I came to encounter a strange behaviour in my job, when working with postgresql output I sometime have a double insertion happenning into my table (and violating constraint).
Detail: Key (xxx, xxx, xxx, xxx, xxx, xxxx, xxxx)=(2021-02-05 00:00:00, data, moredate, evenmoredata, somuchmoredata, dataagain, somuchofit) already exists. Call getNextException to see other errors in the batch.

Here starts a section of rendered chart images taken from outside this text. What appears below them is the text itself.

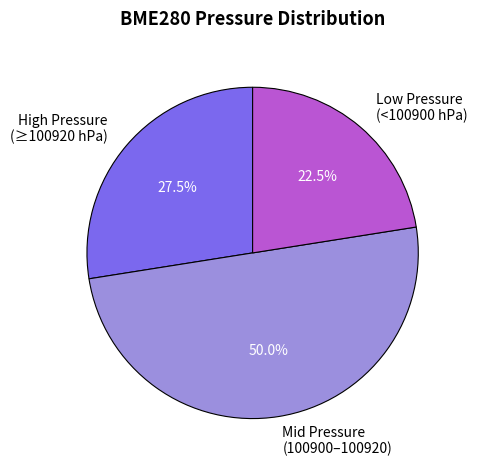

Which slice is the largest?

Mid Pressure (100900–100920)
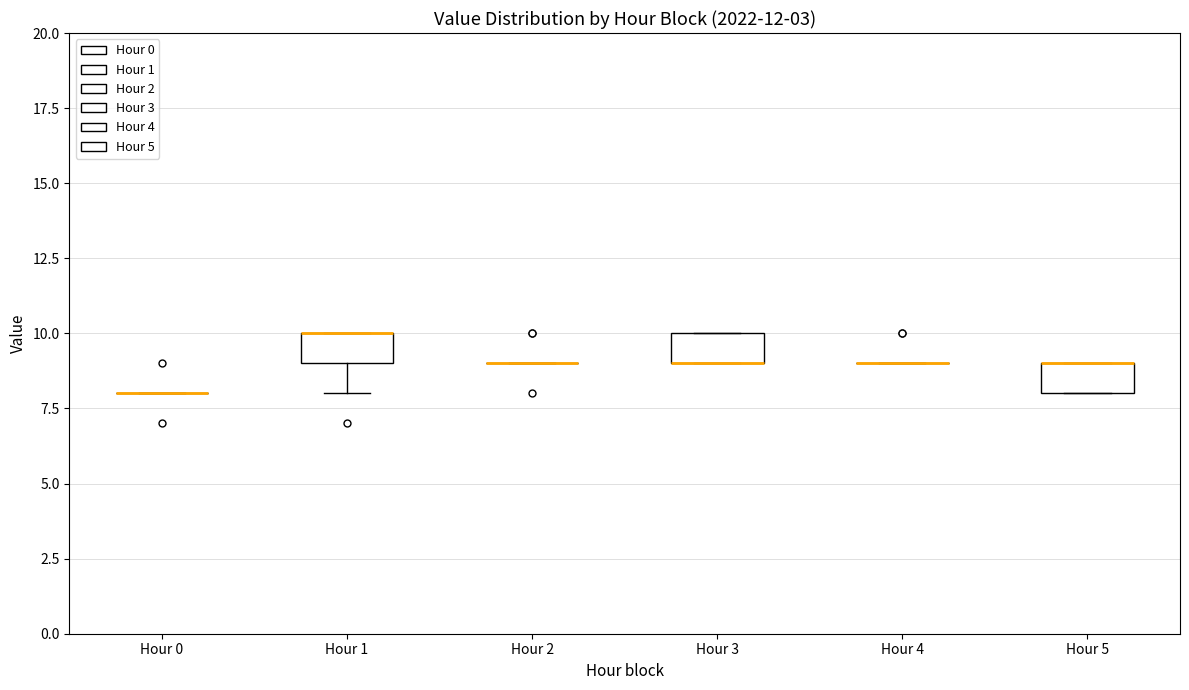

Reading left to right, transcribe this box plot: for each box, give where its median line is, the range the box spans, and where its two whiskers end, as read against the y-axis. The values are not printed on the chart, so give them approximately, as read against the axis.

Hour 0: box collapsed to a line at 8, whiskers 8 to 8
Hour 1: median 10 (drawn on the box's upper edge), box 9 to 10, whiskers 8 to 10
Hour 2: box collapsed to a line at 9, whiskers 9 to 9
Hour 3: median 9 (drawn on the box's lower edge), box 9 to 10, whiskers 9 to 10
Hour 4: box collapsed to a line at 9, whiskers 9 to 9
Hour 5: median 9 (drawn on the box's upper edge), box 8 to 9, whiskers 8 to 9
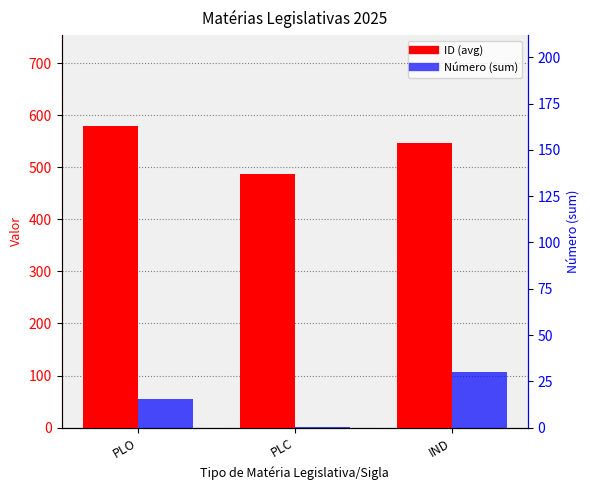

What is the sum of all Número (sum) values?

162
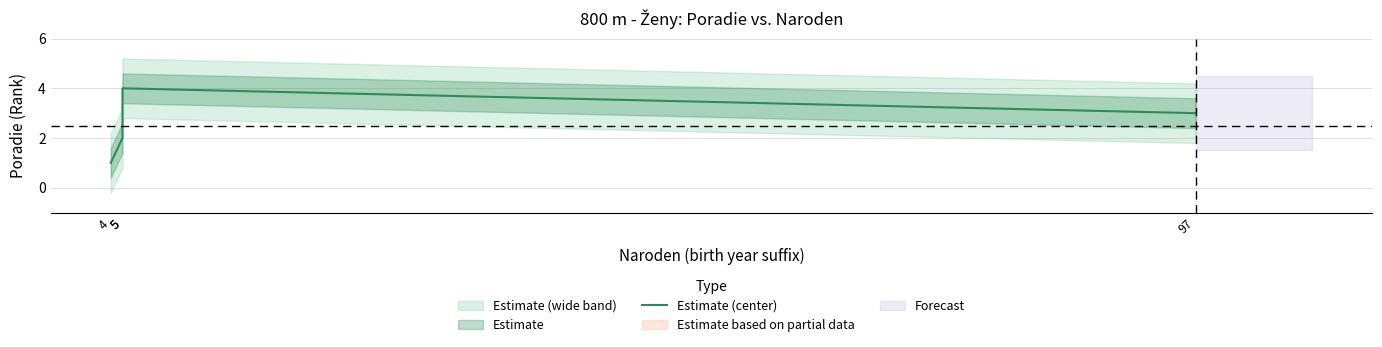

The value at 97 is 1. True or false?

False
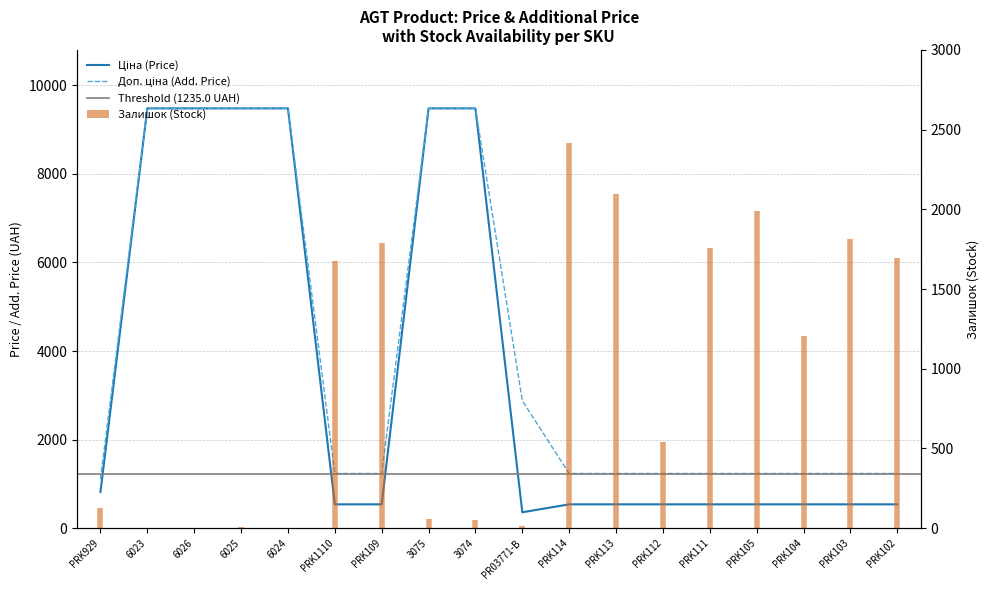

Rank the series by their average value, from lowest to highest.

Ціна, Доп. ціна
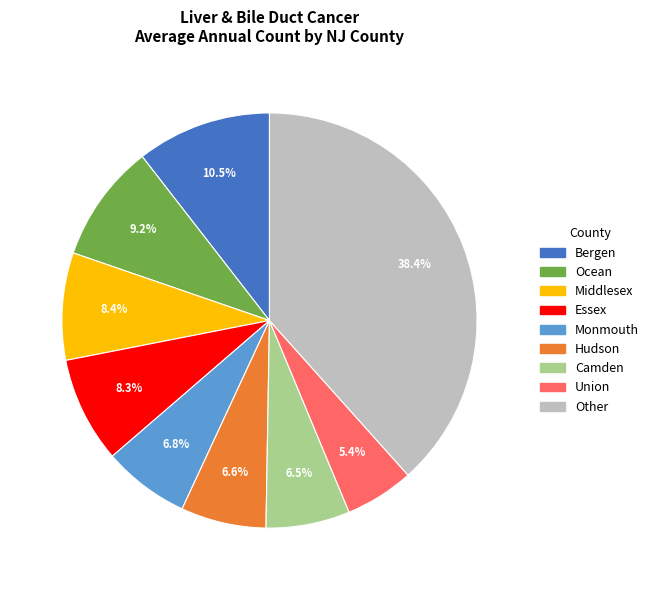

Do Essex and Hudson together represent more than half of the pie?

No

My data are generated as duplicate if I write the same data into mysql or into a parquet file with the same input and treatment I don't observe this behaviour.
Dev spec:
Scala 2.12
Spark Version 3.0.1
JDK 8
jdbc "org.postgresql" % "postgresql" % "42.2.18"
PostgreSQL 12.5
My code is pretty simple and apply a SQL request to a parquet file and write the result like this :
outputDF.write.format("jdbc").option("driver", "org.postgresql.Driver
").option("url", "jdbc:postgresql://<HOST>:<PORT>/<SCHEMA>?user=<USERNAME>&password=<PASSWORD>
").option("dbtable", "mytable").mode(append).save()
What lead me to think it's a postgres jdbc bug more than anything else is the fact that this same command to output in mysql or in a parquet file produce no duplicate in this particular edge case i have with only some of my input files.
If any of you had any idea what could cause such a behavior (special char in the input, misconfigured something, maybe an option I don't know could help solving this issue )
I came to a point where I'm not sure of anything any longer.
Hope anyone will have some though about it.